Apple dealt them this card - you're blaming people for not knowing that a single vendor has introduced a new (image) format by default which really, nobody else is dealing with (I guess?) the way Apple folks are; is it fair to lay this blame on the kid, or does it really belong to Apple trying to push a standard before it was globally (widespread, 80% of the web) adopted? PNG took years to get into tooling, if you recall - it just didn't poof appear, there were many years where JPG and GIF were the only upload formats - in 2020 you're now taking PNG for granted. :) Some day HEIC might be there.


> I can't find a setting to change screen resolution available on my device, or even if it's possible. It looks great though just the way it is out of the box, I don't know the difference either.

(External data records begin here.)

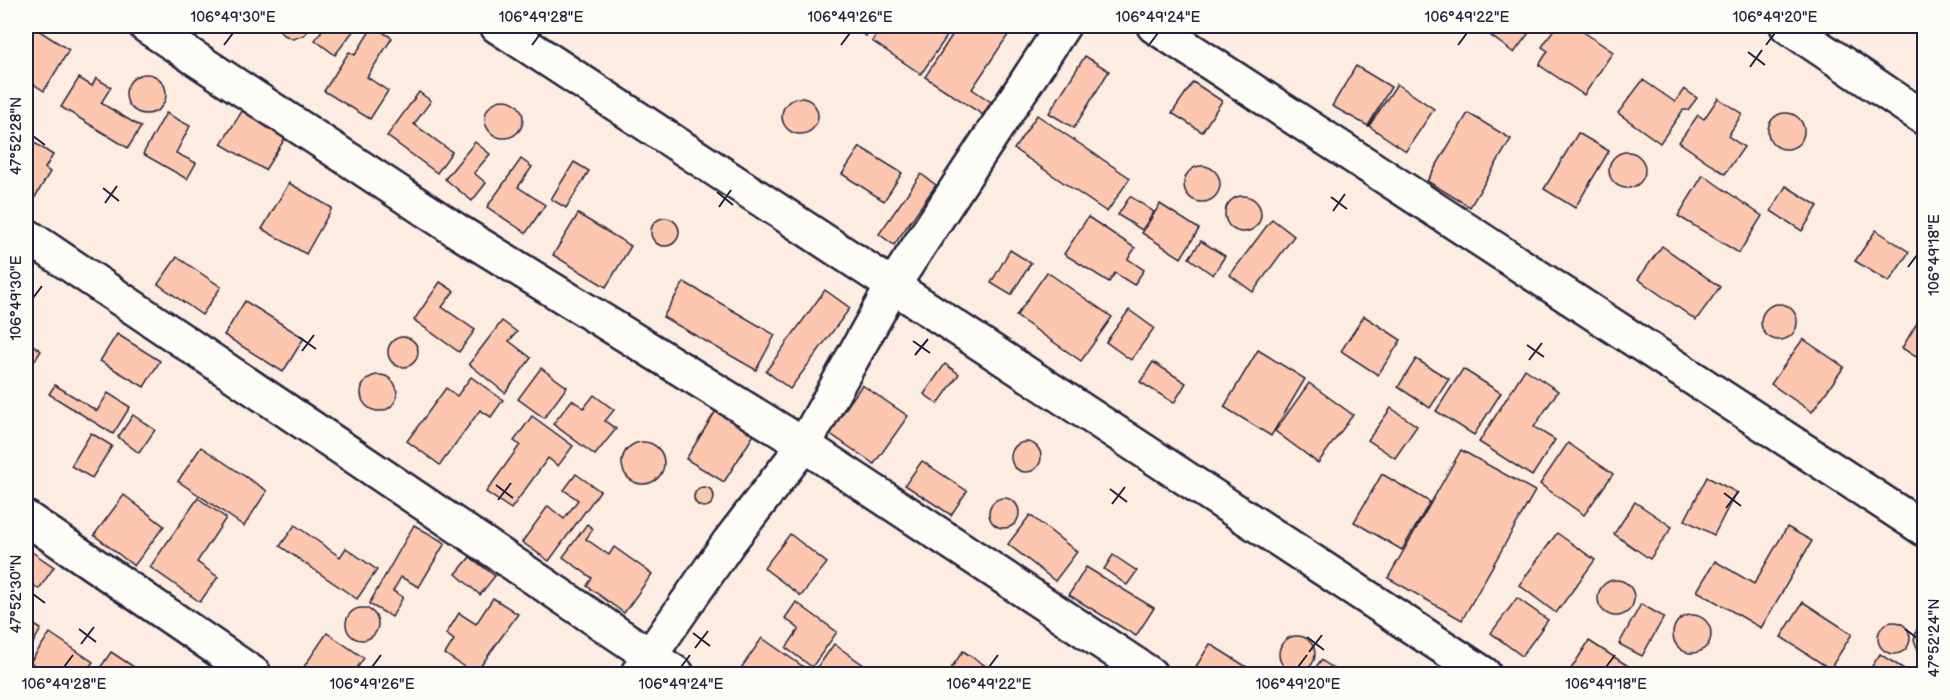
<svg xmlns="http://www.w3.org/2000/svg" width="1950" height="700" viewBox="0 0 1950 700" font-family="'Balsamiq Sans',sans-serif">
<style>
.building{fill:#fdc7af;stroke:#22223b;stroke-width:1.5}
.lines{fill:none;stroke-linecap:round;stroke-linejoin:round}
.street-casing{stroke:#22223b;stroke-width:38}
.street{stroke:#fdfcf7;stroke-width:33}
.ticks{fill:none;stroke:#22223b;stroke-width:2}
.neatline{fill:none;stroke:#22223b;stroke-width:2}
.ticks-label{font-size:15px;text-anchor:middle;fill:#22223b}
</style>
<rect width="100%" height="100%" fill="#fdece1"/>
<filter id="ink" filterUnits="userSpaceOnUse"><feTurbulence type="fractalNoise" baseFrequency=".0167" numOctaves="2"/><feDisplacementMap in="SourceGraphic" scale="12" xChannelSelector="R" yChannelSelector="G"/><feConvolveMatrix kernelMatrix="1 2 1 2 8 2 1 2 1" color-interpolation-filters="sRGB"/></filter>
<g filter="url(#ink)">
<g class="building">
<polygon points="26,26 32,26 69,50 44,91 26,79"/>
<polygon points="277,26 311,26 304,35 293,39 282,34"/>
<polygon points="325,26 357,26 335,55 315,40"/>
<polygon points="373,26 392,38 367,77 388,91 370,119 324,91 349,52 355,55"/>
<polygon points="732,26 749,26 744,33"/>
<polygon points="847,26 872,26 866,36"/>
<polygon points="882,26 954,26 921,74 872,41"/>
<polygon points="958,26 1014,26 972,89 991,102 983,115 925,77"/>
<polygon points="1413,26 1426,26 1421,32"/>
<polygon points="1460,26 1478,26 1473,34"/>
<polygon points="1492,26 1534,26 1514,53 1487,33"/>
<polygon points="1556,26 1582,26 1579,29 1613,52 1584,95 1539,65 1548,51 1542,47"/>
<polygon points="1085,56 1109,71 1074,128 1049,113"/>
<polygon points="1356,66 1391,87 1368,126 1332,106"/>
<circle cx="146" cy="94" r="20"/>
<polygon points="79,78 92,86 96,78 111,87 101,103 141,127 128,148 61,107"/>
<polygon points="1643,80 1675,102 1684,89 1697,98 1688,110 1683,110 1660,143 1618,113"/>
<polygon points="1193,82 1222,101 1202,132 1172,113"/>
<polygon points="1397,84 1434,109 1406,151 1369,126"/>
<polygon points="419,92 431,101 414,124 452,152 437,173 387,136"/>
<circle cx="800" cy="116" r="18"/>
<polygon points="1718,98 1742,114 1728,136 1744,147 1725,174 1679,142 1698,115 1704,119"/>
<circle cx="504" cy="119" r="19"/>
<polygon points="246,105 288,134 265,170 221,144"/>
<circle cx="1786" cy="131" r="18"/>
<polygon points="166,113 190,126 176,153 196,163 187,179 143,154"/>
<polygon points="1468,113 1511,139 1470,207 1427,181"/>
<polygon points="1037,115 1130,178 1107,212 1014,149"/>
<polygon points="1578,133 1609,151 1575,208 1544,189"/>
<polygon points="30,140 53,155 45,168 50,172 31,204 26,201 26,148"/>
<polygon points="475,142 490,154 474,173 486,183 472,201 445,179"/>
<polygon points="860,147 902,173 884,201 842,174"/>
<circle cx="1627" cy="170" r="18"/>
<polygon points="521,159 532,167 518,187 545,205 526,233 487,207"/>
<polygon points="574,162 589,171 566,208 551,199"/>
<circle cx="1202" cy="184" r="18"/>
<polygon points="921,174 936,185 894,245 879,234"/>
<polygon points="1703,175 1762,216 1739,253 1678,216"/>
<polygon points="289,183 332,208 306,254 262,229"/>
<polygon points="1786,186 1818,206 1802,231 1771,211"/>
<circle cx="1243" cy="214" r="18"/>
<polygon points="1130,196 1154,212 1142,230 1118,215"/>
<polygon points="1160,204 1199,229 1181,258 1142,233"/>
<polygon points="578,214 631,246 606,287 553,255"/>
<polygon points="1088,217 1135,248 1128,259 1144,270 1134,285 1115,273 1109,282 1064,254"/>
<circle cx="665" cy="232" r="14"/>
<polygon points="1272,219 1294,236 1253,292 1230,275"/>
<polygon points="1876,230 1909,252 1889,282 1855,261"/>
<polygon points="1201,241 1225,256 1213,275 1189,258"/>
<polygon points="1662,246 1720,287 1696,320 1638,279"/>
<polygon points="1010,250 1031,263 1011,295 991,283"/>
<polygon points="177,257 221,287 202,315 158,284"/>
<polygon points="1047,272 1112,317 1081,361 1016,316"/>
<polygon points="440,282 454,291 442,307 475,330 459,352 414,320"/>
<polygon points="684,282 775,335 756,370 663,317"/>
<polygon points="825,290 850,308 790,389 766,371"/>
<polygon points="245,301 304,338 283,372 224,335"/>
<circle cx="1779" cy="322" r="18"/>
<polygon points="1129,310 1154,328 1131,360 1106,342"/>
<polygon points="1364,316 1401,340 1378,375 1341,351"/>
<polygon points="1920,318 1924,320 1924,362 1902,348"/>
<polygon points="502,321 517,332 509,341 531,358 505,393 469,364"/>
<polygon points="117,334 160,361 144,387 100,361"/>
<circle cx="403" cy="352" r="15"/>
<polygon points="1803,339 1844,367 1812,412 1771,384"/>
<polygon points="26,340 41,351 26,374"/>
<polygon points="1258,350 1305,379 1271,436 1224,407"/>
<polygon points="1416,359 1449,379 1430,408 1398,387"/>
<polygon points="1153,362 1186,383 1174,403 1140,382"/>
<polygon points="945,364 959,374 938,404 924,394"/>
<polygon points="541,368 567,387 544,418 518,399"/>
<polygon points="1463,369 1501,393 1474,435 1436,411"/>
<polygon points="1525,369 1558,391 1534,427 1555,440 1532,476 1479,442"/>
<circle cx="379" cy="393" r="18"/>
<polygon points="471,377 503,400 491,417 480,410 440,465 407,441 446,388 457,396"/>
<polygon points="1309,383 1353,415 1318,463 1275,431"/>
<polygon points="55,385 97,411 108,393 130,407 113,434 49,394"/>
<polygon points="862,385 908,416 874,464 829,433"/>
<polygon points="594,395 614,410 605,421 616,429 595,455 553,424 572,400 584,408"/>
<polygon points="1391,408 1417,426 1395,458 1368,440"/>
<polygon points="717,409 755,433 724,482 686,459"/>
<polygon points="133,415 155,430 139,453 118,437"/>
<polygon points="532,416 573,446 558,466 548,458 511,509 486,492 520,445 514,441"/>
<polygon points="91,433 112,446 92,478 71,466"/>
<circle cx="1026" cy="457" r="15"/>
<circle cx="643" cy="463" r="21"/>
<polygon points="1568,443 1613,474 1584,515 1540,484"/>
<polygon points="201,447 267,491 244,526 178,481"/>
<polygon points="1461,450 1535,491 1462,620 1388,578"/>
<polygon points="922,461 967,491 951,515 905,485"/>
<polygon points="576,474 600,491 549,561 522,542 548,506 564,519 578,500 564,490"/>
<polygon points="1382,474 1430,502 1402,550 1354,522"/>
<polygon points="1707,477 1736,492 1714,535 1685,520"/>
<circle cx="704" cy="497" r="10"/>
<polygon points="124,495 164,526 134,566 94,535"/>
<polygon points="198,498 226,518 197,562 218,577 200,602 150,567"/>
<circle cx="1004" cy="513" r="15"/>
<polygon points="1635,502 1672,527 1650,559 1614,534"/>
<polygon points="1030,515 1077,552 1055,581 1008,544"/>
<polygon points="587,524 593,529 586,539 609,555 614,547 652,574 624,613 587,586 592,578 563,557"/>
<polygon points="295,525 340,557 346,548 377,570 357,599 280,546"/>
<polygon points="414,525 445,543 419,587 401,577 393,591 403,597 392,617 369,604"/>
<polygon points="1787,527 1812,541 1761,628 1697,591 1715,561 1754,584"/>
<polygon points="1557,533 1595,560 1556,613 1519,585"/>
<polygon points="790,534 827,563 801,596 764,568"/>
<polygon points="26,548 54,567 39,589 27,581 26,583"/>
<polygon points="1113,555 1137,571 1127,585 1104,569"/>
<polygon points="470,557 495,576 480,595 456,574"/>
<polygon points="1086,567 1154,608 1136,636 1069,595"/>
<circle cx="1616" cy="598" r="18"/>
<polygon points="493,598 518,614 475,674 445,654 454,640 446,634 459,613 476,624"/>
<polygon points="1517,598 1548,620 1522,656 1491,633"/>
<polygon points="796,602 837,632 812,667 786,648 799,629 785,618"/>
<polygon points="1803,602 1852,634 1830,669 1781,637"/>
<polygon points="1641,604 1664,617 1642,656 1619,644"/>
<circle cx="362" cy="624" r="16"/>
<circle cx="1692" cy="634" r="19"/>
<polygon points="26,620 41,629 26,655"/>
<circle cx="1894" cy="638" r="16"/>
<polygon points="1924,623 1924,656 1919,652 1914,640 1917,629"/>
<polygon points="50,633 93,662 84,674 48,674 30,662"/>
<polygon points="327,633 364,658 353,674 306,674 301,671"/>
<circle cx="1297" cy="654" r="18"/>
<polygon points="762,638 805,668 800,674 743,674 739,671"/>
<polygon points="1589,641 1636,671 1633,674 1573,674 1569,672"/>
<polygon points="834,644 865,666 859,674 813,674"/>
<polygon points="1210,644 1258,674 1206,674 1195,668"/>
<polygon points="963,651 998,674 947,674"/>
<polygon points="111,652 137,669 134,674 96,674"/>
<polygon points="1880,654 1912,674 1867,674"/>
<polygon points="1321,660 1342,674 1311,674"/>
<polygon points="1744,669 1754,674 1741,674"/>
</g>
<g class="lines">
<g class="street-casing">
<g id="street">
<polyline points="146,26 459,232 804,445 1150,674"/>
<polyline points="497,26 1484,674"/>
<polyline points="1154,26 1924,529"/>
<polyline points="1787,26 1924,118"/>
<polyline points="26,235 677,674"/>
<polyline points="26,518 254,674"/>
<polyline points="638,673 729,542 804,445 892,287 1063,26"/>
</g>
</g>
<use href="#street" class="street"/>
</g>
</g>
<path class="ticks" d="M224 45 233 33M532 45 541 33M841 45 850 33M1149 45 1158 33M1458 45 1467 33M1766 45 1775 33M1748 52 1765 65M1750 67 1762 50M33 136 45 145M103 188 119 201M717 192 733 205M1331 197 1347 209M105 203 117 186M719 207 731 190M1333 211 1345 194M1908 267 1917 255M33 298 42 286M299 337 316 349M913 341 930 353M1527 345 1544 357M302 351 314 335M915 355 928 339M1529 360 1542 343M496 485 513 498M1110 489 1127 502M1724 493 1741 506M498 500 511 483M1112 504 1125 487M1726 508 1739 491M33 594 45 603M79 629 96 642M1905 629 1917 638M693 633 710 646M1307 637 1324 650M81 644 94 627M695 648 708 631M1309 652 1322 635M64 667 73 655M372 667 381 655M681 667 690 655M989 667 998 655M1298 667 1307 655M1606 667 1615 655"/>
<rect width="1950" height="700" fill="none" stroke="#fdfcf7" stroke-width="66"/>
<rect x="33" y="33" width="1884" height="634" class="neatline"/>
<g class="ticks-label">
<text x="233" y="22">106°49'30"E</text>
<text x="541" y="22">106°49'28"E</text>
<text x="850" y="22">106°49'26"E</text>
<text x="1158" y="22">106°49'24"E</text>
<text x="1467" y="22">106°49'22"E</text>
<text x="1775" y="22">106°49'20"E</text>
<text transform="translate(16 136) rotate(-90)" y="5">47°52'28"N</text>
<text transform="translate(1934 255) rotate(-90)" y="5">106°49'18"E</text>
<text transform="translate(16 298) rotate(-90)" y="5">106°49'30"E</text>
<text transform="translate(16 594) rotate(-90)" y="5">47°52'30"N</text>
<text transform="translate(1934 638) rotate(-90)" y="5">47°52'24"N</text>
<text x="64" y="689">106°49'28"E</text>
<text x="372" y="689">106°49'26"E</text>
<text x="681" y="689">106°49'24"E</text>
<text x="989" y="689">106°49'22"E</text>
<text x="1298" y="689">106°49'20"E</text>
<text x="1606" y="689">106°49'18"E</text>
</g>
</svg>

This was Samsung I think who launched a phone, bragged about it's resolution, then shipped it with that resolution disabled so they users would get better battery life out the door. Terribly user-unfriendly and a horrible example since users who buy a high end smartphone would expect the phone ship with it's advertised resolution enabled.

> Apple dealt them this card - you're blaming people for not knowing that a single vendor has introduced a new (image) format by default which really...

IMO if you are passing out blame, look squarely at the developers of the web app who failed to create a standards compliant site. If your service is only capable of receiving specific mime types, you specify it on the input element. `accept="image/png, image/jpeg"` If you fail to do so, you will get arbitrary, random file types. If this were a desktop computer, a student might have sent photoshop images or TIFFs. If they'd specified what file formats their web app accepted, the iPhone would have sent JPGs.


Many flagship phones ship this way now, including everything current from Samsung and LG.


I grew up hanging around early 2000's era pixel art communities, so I not only know file formats, but I had very strong opinions on image formats when I was 13. I wouldn't have done any better at the AP submission than those kids did. If it's the default image format my device puts out, and the input doesn't tell me it's rejected, I assume things have worked out.


>You could make the argument that Linux was going to make the CLI mainstream again.

What? The CLI was never going mainstream.